Big Brother Is Reading Your Thoughts (well, maybe one day)  

Posted by Big Gav in ,

Technology Review has an article on advances in reading short term memories in the human brain using fMRI - Reading Thoughts with Brain Imaging.

Functional magnetic resonance imaging (fMRI) looks more and more like a window into the mind. In a study published online today in Nature, researchers at Vanderbilt University report that from fMRI data alone, they could distinguish which of two images subjects were holding in their memory--even several seconds after the images were removed. The study also pinpointed, for the first time, where in the brain visual working memory is maintained.

Visual working memory allows us to briefly store and act upon specific details from images that we've seen: what color they are, how they're oriented, and how frequently they appear. But how and where these details are stored has remained a mystery. Early visual areas, which are the first to receive and process visual information, don't seem to stay active long enough to do the job. And higher visual areas don't have the machinery to retain such fine-grained details.

"It's been elusive," says John-Dylan Haynes, a neuroscientist at the Bernstein Center for Computational Neuroscience, in Berlin. "This is a truly brilliant study that now convincingly demonstrates that the information about fine-grained contents of visual experience is held online in the early visual cortex across memory periods."

In the study, subjects were briefly shown two subsequent images of a grating, each image oriented at a different angle.

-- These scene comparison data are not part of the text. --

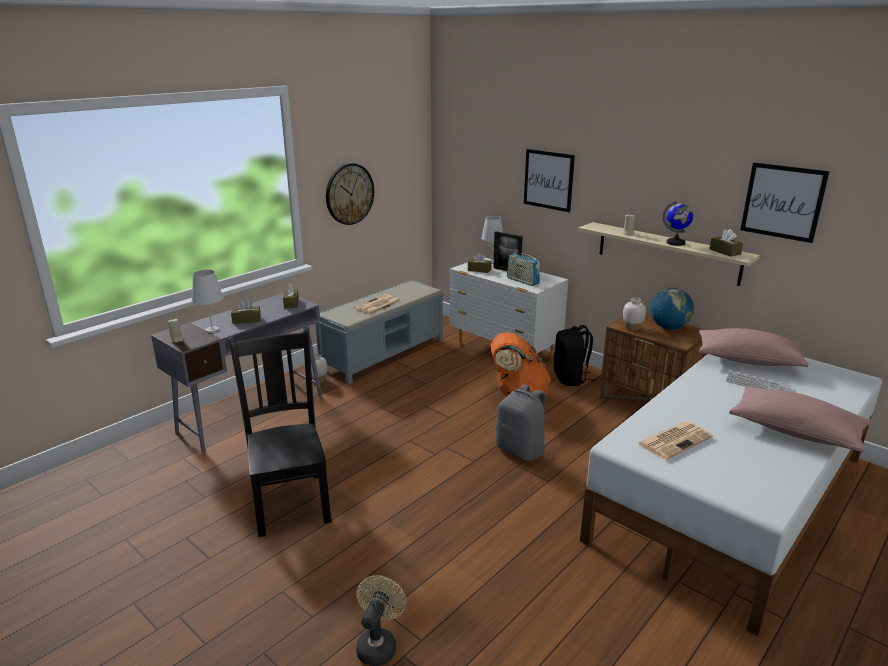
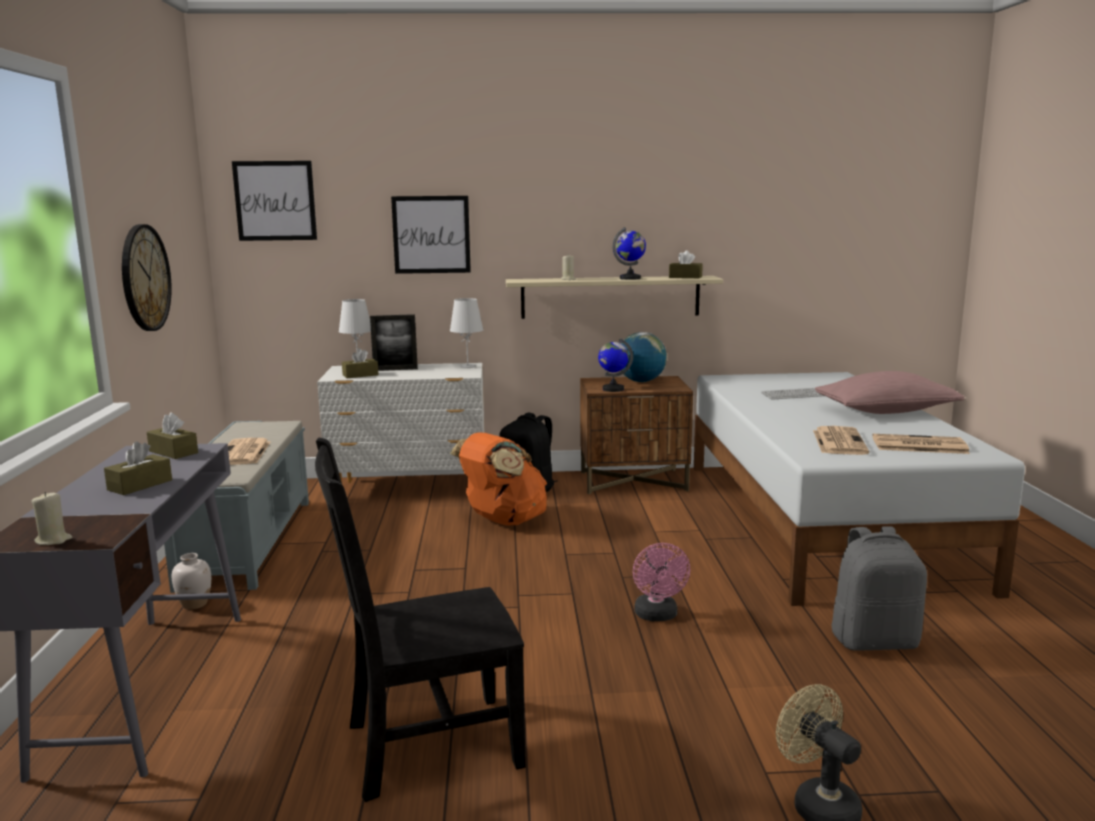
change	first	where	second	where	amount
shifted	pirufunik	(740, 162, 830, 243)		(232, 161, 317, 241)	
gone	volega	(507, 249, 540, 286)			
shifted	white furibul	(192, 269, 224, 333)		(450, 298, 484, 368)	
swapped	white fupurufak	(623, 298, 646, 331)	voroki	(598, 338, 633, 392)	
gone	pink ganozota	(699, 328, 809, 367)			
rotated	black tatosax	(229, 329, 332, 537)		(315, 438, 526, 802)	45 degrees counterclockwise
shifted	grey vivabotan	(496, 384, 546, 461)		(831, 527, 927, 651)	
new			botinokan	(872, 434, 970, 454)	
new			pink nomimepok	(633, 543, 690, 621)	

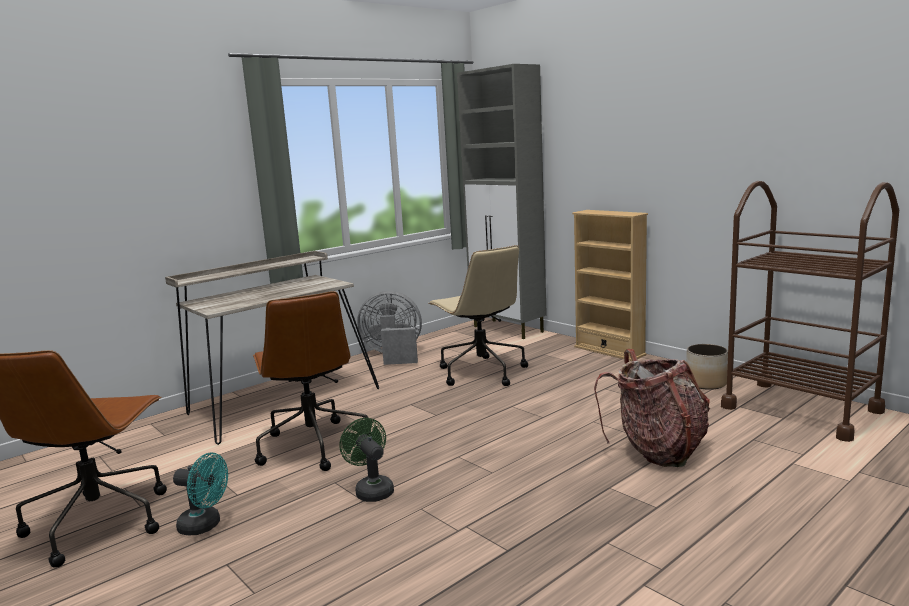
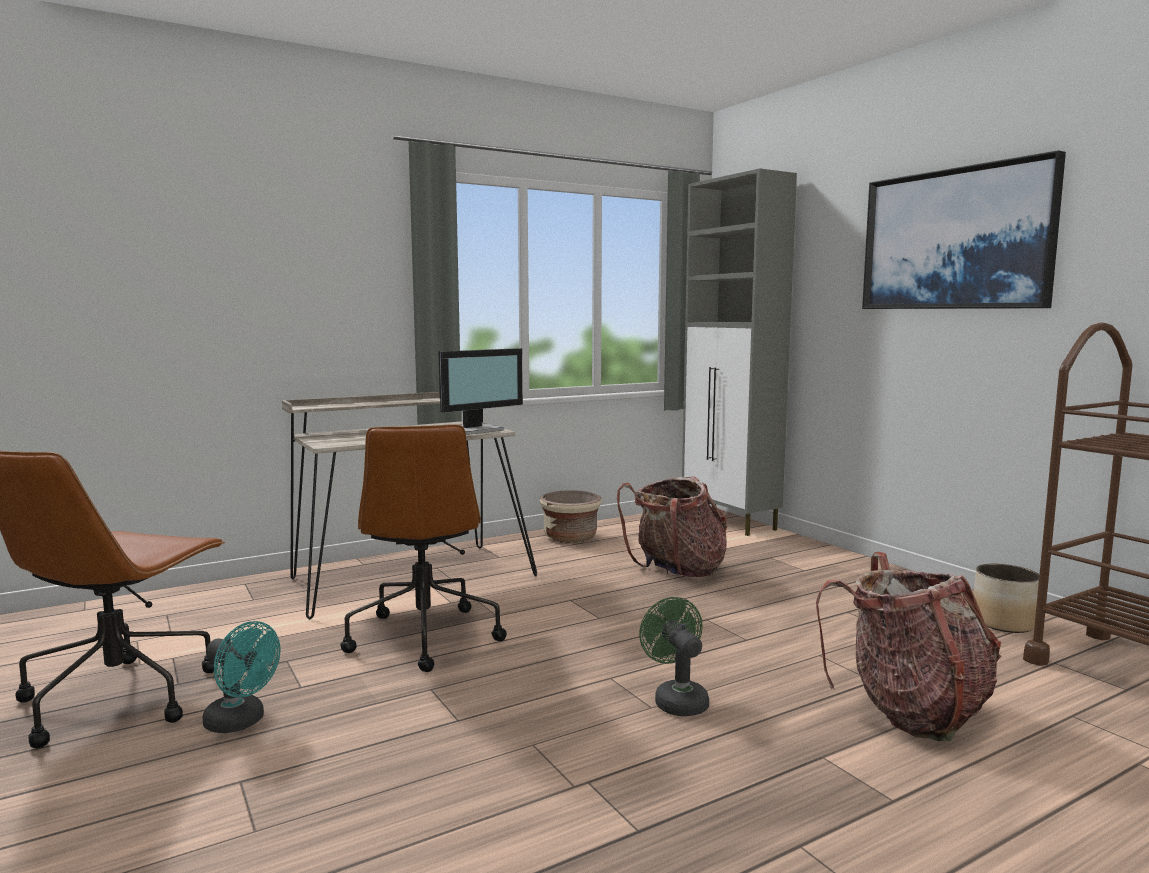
change	first	where	second	where	amount
gone	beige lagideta	(572, 210, 648, 361)			
swapped	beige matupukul	(428, 245, 528, 386)	vivabotan	(617, 476, 727, 577)	
swapped	grey nomimepok	(357, 291, 422, 365)	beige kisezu	(539, 490, 602, 543)	
shifted	green nomimepok	(339, 418, 394, 502)		(639, 597, 709, 716)	
new			pirufunik	(862, 150, 1066, 309)	
new			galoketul	(438, 348, 523, 435)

They were then given a cue telling them which one to remember. To ensure that the memory was maintained, subjects were shown a third grating several seconds later and prompted to indicate how it was rotated compared with the remembered one. Throughout the whole process, an fMRI scanner monitored activity in four different early visual areas of the brain.

By analyzing the activity in those areas during the 11-second remembering period, the experimenters were able to determine, with more than 80 percent accuracy, which grating orientation the subject had in mind. To do so, they used a sophisticated analytical tool called a pattern classifier, calibrated for each individual subject by a number of training trials. Rather than simply measuring the overall level of activity, the pattern classifier could probe for patterns in how that activity was distributed across the brain.

This approach turned out to be crucial. Previous studies had unsuccessfully tried to predict subjects' memories by looking at overall brain activity in the early visual areas--an approach that was similarly unsuccessful here. In roughly half of the subjects, overall activity returned to baseline levels soon after the images were removed from view, and in all subjects activity was drastically reduced, making it impossible to decode which image the subject was remembering. But by teasing out specific activity patterns, the pattern classifier was able to reveal the previously hidden information encoded in those areas.